Quarter and removed the core of 3 apples. Quarter and remove outer layer of the onion. Bleach pork in hot water and set aside. Place all ingredients and water into the thermal cooker's inner pot. Bring to a boil for 10mins then lower the fire to a small boil for another 20mins. Remove from heat and place pot into thermal cooker and wait for 5-6hours. Before serving, bring to a boil for 10mins.

I would do this at night after the kids are asleep and the soup will be ready in the early morning for me to convert it onto what the menu was for the day or served as-is with a pinch of salt for #1.

The result was 2 happy kids who wolfed down their lunch and a very satisfied mummy.

Basic Pork Stock

#2 loves her porridge and she likes it made with fresh stock. So I've been exploring how I can provide her with what she likes yet still not be a slave to the stove.

The very first stock made for her is pork stock. It's super simple with 2 ingredients and can be done in many ways.

Here's my Simple Pork Stock for baby's porridge.

Ingredients
150g pork - I used 腰肉 or 肉头
water

Bleach pork in water. Set pork aside. Now choose the method of cooking and it's done!

Method - Boil over stove. Time away from baby - 20-30mins.
Place meat and 800ml water into a pot and boil for 40-50mins. During cooking, check the water level and add water if too much water has evaporated.

Method - Slow Cooker. Time away from baby - 3mins.
Place meat and 500ml hot boiling water into slow cooker. Set on high for 3-4hrs or on auto over night.

Method - Thermal Cooker. Time away from baby - 5mins
Place meat and 800ml water into a inner pot and boil for 15mins. Place in thermal pot and it will be ready in 4-6hours. Bring to a boil before using.

Each method I tried yielded stock that are slightly different in taste. In short, the longer the stock is over the stove, the more intense the flavour is, the yummier the porridge will be. This also translate to longer time away from the baby, higher chances of burning the pot because I fell asleep nursing #2 and too much risk when number #1 is at home jumping around.

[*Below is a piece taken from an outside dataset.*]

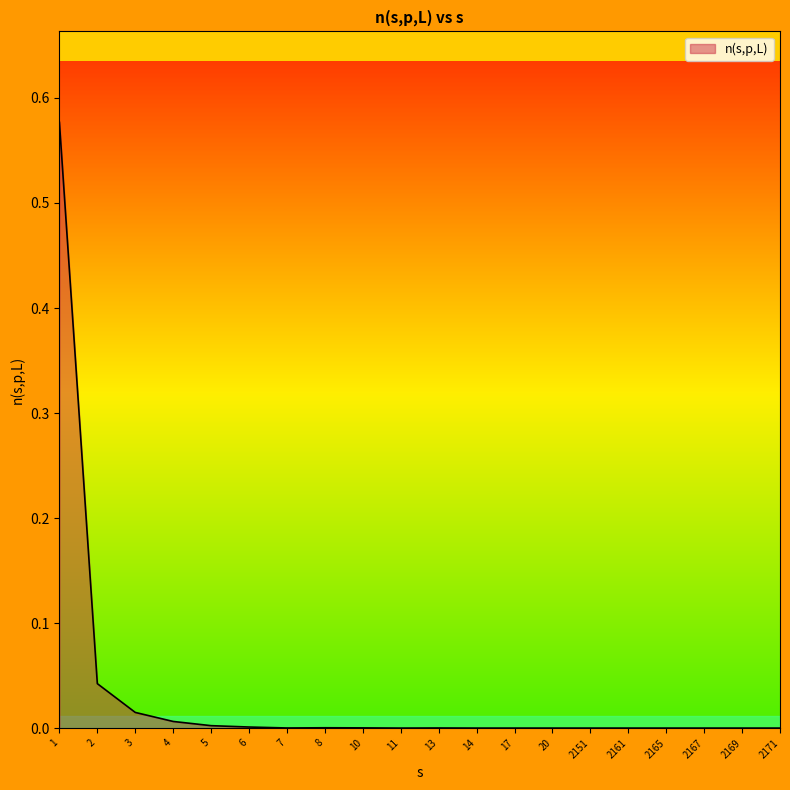

The chart shows a value of 0.0 at 6. True or false?

True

Thus, my preferred method of cooking stock is my trusty thermal cooker. I would cook the stock at night after the kids are asleep and bring it to a 2nd boil either before I sleep or in the morning before cooking the porridge. This would yield a favourful stock that will rival the one cooked 1 hour over the stove.

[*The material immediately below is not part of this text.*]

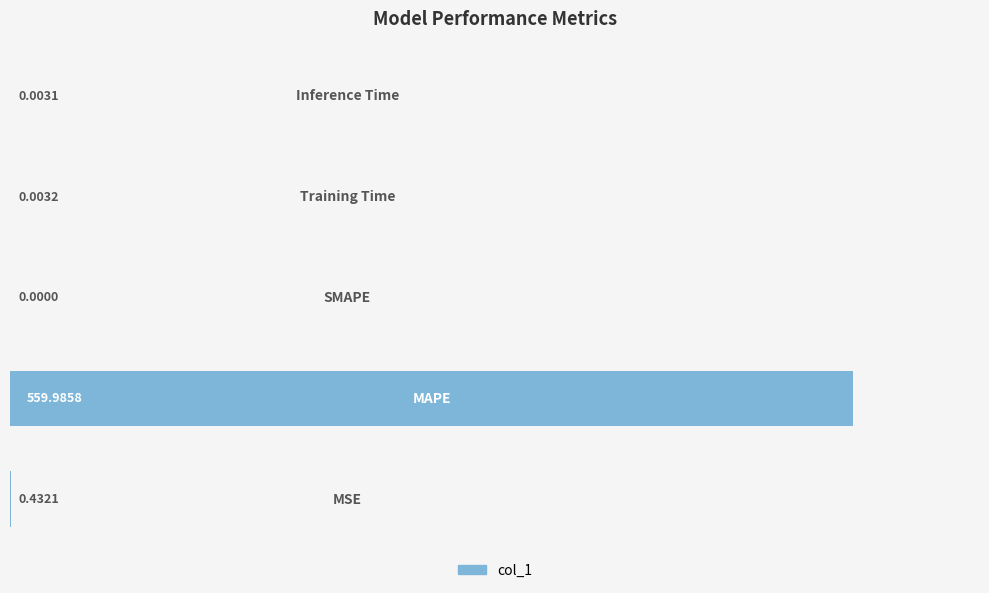

What is the sum of all values?

560.4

There are lots of other stuff that can be added to the basic stock and turn it into a yummy soup for baby. So far I've only used food that has already been tasted and confirmed as non allergen for #2. She been loving my experiments and that makes me happy.

Wednesday, July 17, 2013

Ngor He and Heng Chye Porridge

My parents have been very excited about feeding #2. My dad, especially, have a good track record in getting #1 and #2 to eat when others have failed. One of the staples for chinese babies in my generation and my children's generation is Ngor He and Heng Chye. In english, Ngor He is threadfin and Heng Chye is spinach. My dad would buy Balai Ngor He and baby Heng Chye. My mum will cook porridge for #2. #2 loves this porridge since she was 6 months old.

Here it is, My Dad n Mom's Ngor He and Heng Chye Porridge

1 spoonful of rice
hot water enough to cover up to 1 inch above the rice
2 fifty cent sized ngor he without skin n bones
8 leaves heng chye
sesame oil
salt

Cook rice with hot water in mini slow cooker for 4 hours.
Chop heng chye very very finely.
Season fish with 1 dab of sesame oil and 1/2 dab of salt

When porridge is done, add heng chye. Cover and cook for 20-30mins.
While this is happening, steam Ngor He til it is cook. This will take 5-10mins depending on the size and thickness of fish. Finely chop the Ngor He.

Add Ngor He to porridge, Mix, dish and serve.

Serves: 1 Baby for lunch and dinner
Time: 4.5hrs cooking, 30mins for preparation.